En réalité, il ne savait s'il devait se réjouir ou non de cette expérience qui illustrait la déchéance du musicien d'aujourd'hui, heureux de se produire, faute de mieux, devant un public végétal.
Sa mère lui répète qu'il a été un petit garçon modèle. La musique devait déjà couler dans ses veines car le monstre de cinq ans présentait une nature apaisée. Jamais un caprice, d'une docilité vraiment charmante, à l'image de sa sonorité maîtrisée sur l'alto. Un jour il y avait eu cependant un bémol.
C'était un dimanche, Dominique avait coupé la queue du chat. Personne n'avait jamais compris comment il s'y était pris avec ses petites mains de musicien.
La musique demande de la patience.
Devant ses amis, Oslo aurait voulu tout raconter, décrire cette expérience unique, mais il avait peur du ridicule. Comment expliquer, sérieusement, qu'il menait une nouvelle carrière de soliste pilotée par le ministère de l'Agriculture et que le public, nombreux et indéfectible, se composait de plantes vertes de toutes natures.
Comment expliquer, sans passer pour un type totalement brûlé du cerveau, que ce qu'il ressentait dans la serre tenait du domaine de l'incommunicable.

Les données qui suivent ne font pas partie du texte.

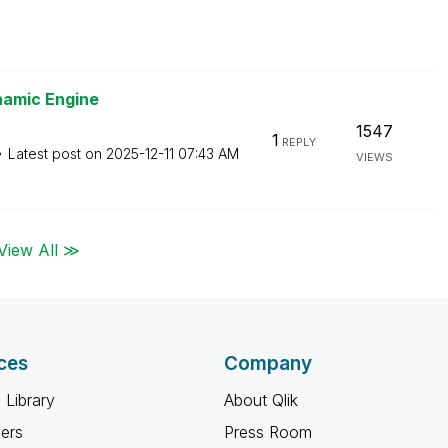
namic Engine
1547
1
REPLY
Latest post on
‎2025-12-11
07:43 AM
VIEWS
View All ≫
ces
Company
 Library
About Qlik
ners
Press Room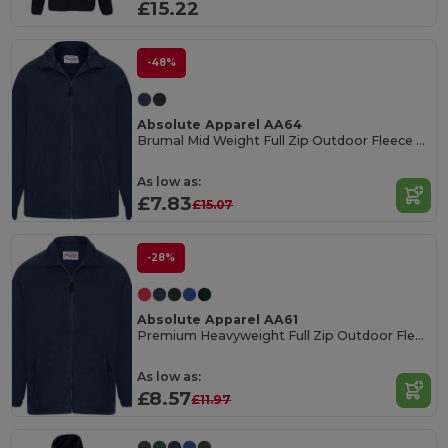
£15.22
-48%
Absolute Apparel AA64
Brumal Mid Weight Full Zip Outdoor Fleece Jacket
As low as:
£7.83
£15.07
-28%
Absolute Apparel AA61
Premium Heavyweight Full Zip Outdoor Fleece Jacket
As low as:
£8.57
£11.97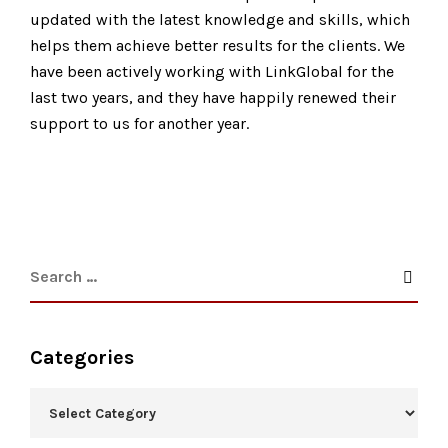
updated with the latest knowledge and skills, which
helps them achieve better results for the clients. We
have been actively working with LinkGlobal for the
last two years, and they have happily renewed their
support to us for another year.
Categories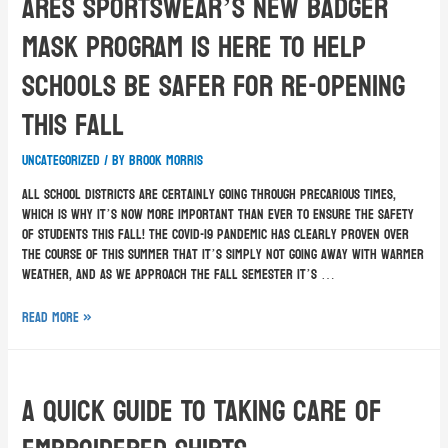
Ares Sportswear’s New Badger
Mask Program Is Here To Help
Schools Be Safer For Re-Opening
This Fall
Uncategorized
/ By
Brook Morris
All school districts are certainly going through precarious times,
which is why it’s now more important than ever to ensure the safety
of students this fall! The COVID-19 pandemic has clearly proven over
the course of this summer that it’s simply not going away with warmer
weather, and as we approach the fall semester it’s …
Read More »
A Quick Guide To Taking Care Of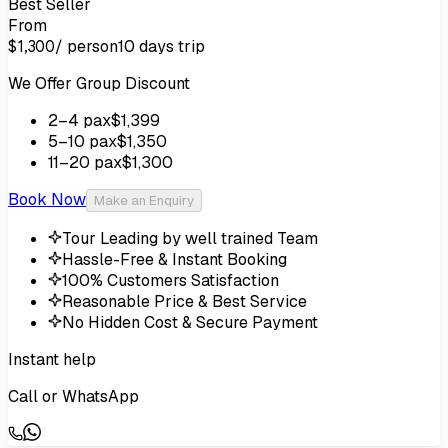
Best Seller
From
/ person
10 days
trip
$1,300
We Offer Group Discount
2
–4
pax
$1,399
5
–10
pax
$1,350
11
–20
pax
$1,300
Book Now
Make an Enquiry
Tour Leading by well trained Team
Hassle-Free & Instant Booking
100% Customers Satisfaction
Reasonable Price & Best Service
No Hidden Cost & Secure Payment
Instant help
Call or WhatsApp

Comment révéler aussi qu'au début il avait eu le trac devant ces tiges vertes, et comment il avait dû faire des efforts pour reparaître devant elles sans trembler et trouver la juste sonorité pour capter leur attention ? C'était quelque chose dont il ne pouvait pas parler avec ses amis ni avec quiconque de normalement constitué. En réalité, il ne savait s'il devait se réjouir ou non de cette expérience qui illustrait la déchéance du musicien d'aujourd'hui, heureux de se produire, faute de mieux, devant un public végétal.